What to work on:
Copy out every line of the rows below word for word, keeping the same order.
Dataset extract: Begin
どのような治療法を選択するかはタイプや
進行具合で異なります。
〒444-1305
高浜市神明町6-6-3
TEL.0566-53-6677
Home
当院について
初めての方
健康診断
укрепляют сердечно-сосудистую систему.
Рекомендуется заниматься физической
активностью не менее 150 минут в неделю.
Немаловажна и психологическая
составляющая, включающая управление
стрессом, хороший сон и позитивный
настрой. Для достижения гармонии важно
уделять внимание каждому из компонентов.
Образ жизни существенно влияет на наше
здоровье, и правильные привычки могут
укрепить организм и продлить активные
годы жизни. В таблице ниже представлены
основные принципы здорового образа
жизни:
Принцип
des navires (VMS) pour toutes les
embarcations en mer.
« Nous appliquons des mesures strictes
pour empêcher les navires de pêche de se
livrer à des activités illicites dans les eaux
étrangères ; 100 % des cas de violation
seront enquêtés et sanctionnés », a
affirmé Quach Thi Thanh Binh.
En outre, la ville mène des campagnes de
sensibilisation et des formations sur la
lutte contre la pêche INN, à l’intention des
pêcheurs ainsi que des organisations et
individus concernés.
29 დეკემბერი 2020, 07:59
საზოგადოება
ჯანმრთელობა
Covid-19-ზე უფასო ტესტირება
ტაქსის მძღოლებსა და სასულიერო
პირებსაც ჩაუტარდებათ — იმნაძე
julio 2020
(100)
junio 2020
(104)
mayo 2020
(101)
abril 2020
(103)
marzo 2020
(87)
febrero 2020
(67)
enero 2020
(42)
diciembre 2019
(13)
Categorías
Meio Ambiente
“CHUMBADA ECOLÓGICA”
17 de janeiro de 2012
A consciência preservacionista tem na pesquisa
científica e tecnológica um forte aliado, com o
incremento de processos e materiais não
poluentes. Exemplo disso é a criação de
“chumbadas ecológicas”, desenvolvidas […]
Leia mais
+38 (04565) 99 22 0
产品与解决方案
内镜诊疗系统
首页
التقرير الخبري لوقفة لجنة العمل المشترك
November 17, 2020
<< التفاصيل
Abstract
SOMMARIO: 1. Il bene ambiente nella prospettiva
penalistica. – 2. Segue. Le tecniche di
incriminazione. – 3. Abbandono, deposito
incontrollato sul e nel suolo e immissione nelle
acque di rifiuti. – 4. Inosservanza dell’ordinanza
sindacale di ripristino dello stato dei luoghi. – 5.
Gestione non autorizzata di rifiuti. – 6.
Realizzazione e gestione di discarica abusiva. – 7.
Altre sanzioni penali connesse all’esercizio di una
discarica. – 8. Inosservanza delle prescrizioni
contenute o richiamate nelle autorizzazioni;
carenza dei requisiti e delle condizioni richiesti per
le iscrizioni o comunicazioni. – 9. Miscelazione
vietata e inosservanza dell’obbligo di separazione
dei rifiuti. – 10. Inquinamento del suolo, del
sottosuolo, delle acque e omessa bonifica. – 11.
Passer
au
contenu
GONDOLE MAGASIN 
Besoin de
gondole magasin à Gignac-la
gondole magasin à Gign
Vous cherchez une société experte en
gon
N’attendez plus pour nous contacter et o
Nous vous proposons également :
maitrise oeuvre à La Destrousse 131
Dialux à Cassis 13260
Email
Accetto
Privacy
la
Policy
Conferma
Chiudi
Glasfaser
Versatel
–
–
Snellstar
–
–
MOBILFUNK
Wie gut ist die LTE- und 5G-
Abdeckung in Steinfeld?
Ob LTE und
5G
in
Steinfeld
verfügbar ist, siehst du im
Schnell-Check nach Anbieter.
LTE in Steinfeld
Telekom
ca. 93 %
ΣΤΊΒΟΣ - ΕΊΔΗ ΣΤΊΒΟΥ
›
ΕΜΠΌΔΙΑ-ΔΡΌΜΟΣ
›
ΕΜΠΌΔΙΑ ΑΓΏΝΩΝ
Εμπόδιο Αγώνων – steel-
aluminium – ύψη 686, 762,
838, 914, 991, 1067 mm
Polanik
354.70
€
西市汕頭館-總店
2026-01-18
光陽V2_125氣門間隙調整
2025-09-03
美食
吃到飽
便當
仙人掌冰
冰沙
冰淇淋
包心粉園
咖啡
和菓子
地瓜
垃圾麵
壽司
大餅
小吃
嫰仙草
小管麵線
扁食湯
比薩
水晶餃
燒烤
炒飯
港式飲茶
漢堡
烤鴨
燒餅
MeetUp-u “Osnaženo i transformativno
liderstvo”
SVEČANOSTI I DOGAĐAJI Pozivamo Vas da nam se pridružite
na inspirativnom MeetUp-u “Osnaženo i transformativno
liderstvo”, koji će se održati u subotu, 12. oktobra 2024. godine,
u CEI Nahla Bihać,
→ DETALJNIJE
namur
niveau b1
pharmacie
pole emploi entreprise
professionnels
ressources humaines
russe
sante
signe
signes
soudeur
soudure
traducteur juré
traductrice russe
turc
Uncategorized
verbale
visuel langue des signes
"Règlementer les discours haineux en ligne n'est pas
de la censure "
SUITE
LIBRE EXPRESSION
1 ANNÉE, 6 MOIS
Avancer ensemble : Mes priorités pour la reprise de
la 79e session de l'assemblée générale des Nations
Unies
Dataset extract: End
Output of the exercise:
どのような治療法を選択するかはタイプや
進行具合で異なります。
〒444-1305
高浜市神明町6-6-3
TEL.0566-53-6677
Home
当院について
初めての方
健康診断
укрепляют сердечно-сосудистую систему.
Рекомендуется заниматься физической
активностью не менее 150 минут в неделю.
Немаловажна и психологическая
составляющая, включающая управление
стрессом, хороший сон и позитивный
настрой. Для достижения гармонии важно
уделять внимание каждому из компонентов.
Образ жизни существенно влияет на наше
здоровье, и правильные привычки могут
укрепить организм и продлить активные
годы жизни. В таблице ниже представлены
основные принципы здорового образа
жизни:
Принцип
des navires (VMS) pour toutes les
embarcations en mer.
« Nous appliquons des mesures strictes
pour empêcher les navires de pêche de se
livrer à des activités illicites dans les eaux
étrangères ; 100 % des cas de violation
seront enquêtés et sanctionnés », a
affirmé Quach Thi Thanh Binh.
En outre, la ville mène des campagnes de
sensibilisation et des formations sur la
lutte contre la pêche INN, à l’intention des
pêcheurs ainsi que des organisations et
individus concernés.
29 დეკემბერი 2020, 07:59
საზოგადოება
ჯანმრთელობა
Covid-19-ზე უფასო ტესტირება
ტაქსის მძღოლებსა და სასულიერო
პირებსაც ჩაუტარდებათ — იმნაძე
julio 2020
(100)
junio 2020
(104)
mayo 2020
(101)
abril 2020
(103)
marzo 2020
(87)
febrero 2020
(67)
enero 2020
(42)
diciembre 2019
(13)
Categorías
Meio Ambiente
“CHUMBADA ECOLÓGICA”
17 de janeiro de 2012
A consciência preservacionista tem na pesquisa
científica e tecnológica um forte aliado, com o
incremento de processos e materiais não
poluentes. Exemplo disso é a criação de
“chumbadas ecológicas”, desenvolvidas […]
Leia mais
+38 (04565) 99 22 0
产品与解决方案
内镜诊疗系统
首页
التقرير الخبري لوقفة لجنة العمل المشترك
November 17, 2020
<< التفاصيل
Abstract
SOMMARIO: 1. Il bene ambiente nella prospettiva
penalistica. – 2. Segue. Le tecniche di
incriminazione. – 3. Abbandono, deposito
incontrollato sul e nel suolo e immissione nelle
acque di rifiuti. – 4. Inosservanza dell’ordinanza
sindacale di ripristino dello stato dei luoghi. – 5.
Gestione non autorizzata di rifiuti. – 6.
Realizzazione e gestione di discarica abusiva. – 7.
Altre sanzioni penali connesse all’esercizio di una
discarica. – 8. Inosservanza delle prescrizioni
contenute o richiamate nelle autorizzazioni;
carenza dei requisiti e delle condizioni richiesti per
le iscrizioni o comunicazioni. – 9. Miscelazione
vietata e inosservanza dell’obbligo di separazione
dei rifiuti. – 10. Inquinamento del suolo, del
sottosuolo, delle acque e omessa bonifica. – 11.
Passer
au
contenu
GONDOLE MAGASIN 
Besoin de
gondole magasin à Gignac-la
gondole magasin à Gign
Vous cherchez une société experte en
gon
N’attendez plus pour nous contacter et o
Nous vous proposons également :
maitrise oeuvre à La Destrousse 131
Dialux à Cassis 13260
Email
Accetto
Privacy
la
Policy
Conferma
Chiudi
Glasfaser
Versatel
–
–
Snellstar
–
–
MOBILFUNK
Wie gut ist die LTE- und 5G-
Abdeckung in Steinfeld?
Ob LTE und
5G
in
Steinfeld
verfügbar ist, siehst du im
Schnell-Check nach Anbieter.
LTE in Steinfeld
Telekom
ca. 93 %
ΣΤΊΒΟΣ - ΕΊΔΗ ΣΤΊΒΟΥ
›
ΕΜΠΌΔΙΑ-ΔΡΌΜΟΣ
›
ΕΜΠΌΔΙΑ ΑΓΏΝΩΝ
Εμπόδιο Αγώνων – steel-
aluminium – ύψη 686, 762,
838, 914, 991, 1067 mm
Polanik
354.70
€
西市汕頭館-總店
2026-01-18
光陽V2_125氣門間隙調整
2025-09-03
美食
吃到飽
便當
仙人掌冰
冰沙
冰淇淋
包心粉園
咖啡
和菓子
地瓜
垃圾麵
壽司
大餅
小吃
嫰仙草
小管麵線
扁食湯
比薩
水晶餃
燒烤
炒飯
港式飲茶
漢堡
烤鴨
燒餅
MeetUp-u “Osnaženo i transformativno
liderstvo”
SVEČANOSTI I DOGAĐAJI Pozivamo Vas da nam se pridružite
na inspirativnom MeetUp-u “Osnaženo i transformativno
liderstvo”, koji će se održati u subotu, 12. oktobra 2024. godine,
u CEI Nahla Bihać,
→ DETALJNIJE
namur
niveau b1
pharmacie
pole emploi entreprise
professionnels
ressources humaines
russe
sante
signe
signes
soudeur
soudure
traducteur juré
traductrice russe
turc
Uncategorized
verbale
visuel langue des signes
"Règlementer les discours haineux en ligne n'est pas
de la censure "
SUITE
LIBRE EXPRESSION
1 ANNÉE, 6 MOIS
Avancer ensemble : Mes priorités pour la reprise de
la 79e session de l'assemblée générale des Nations
Unies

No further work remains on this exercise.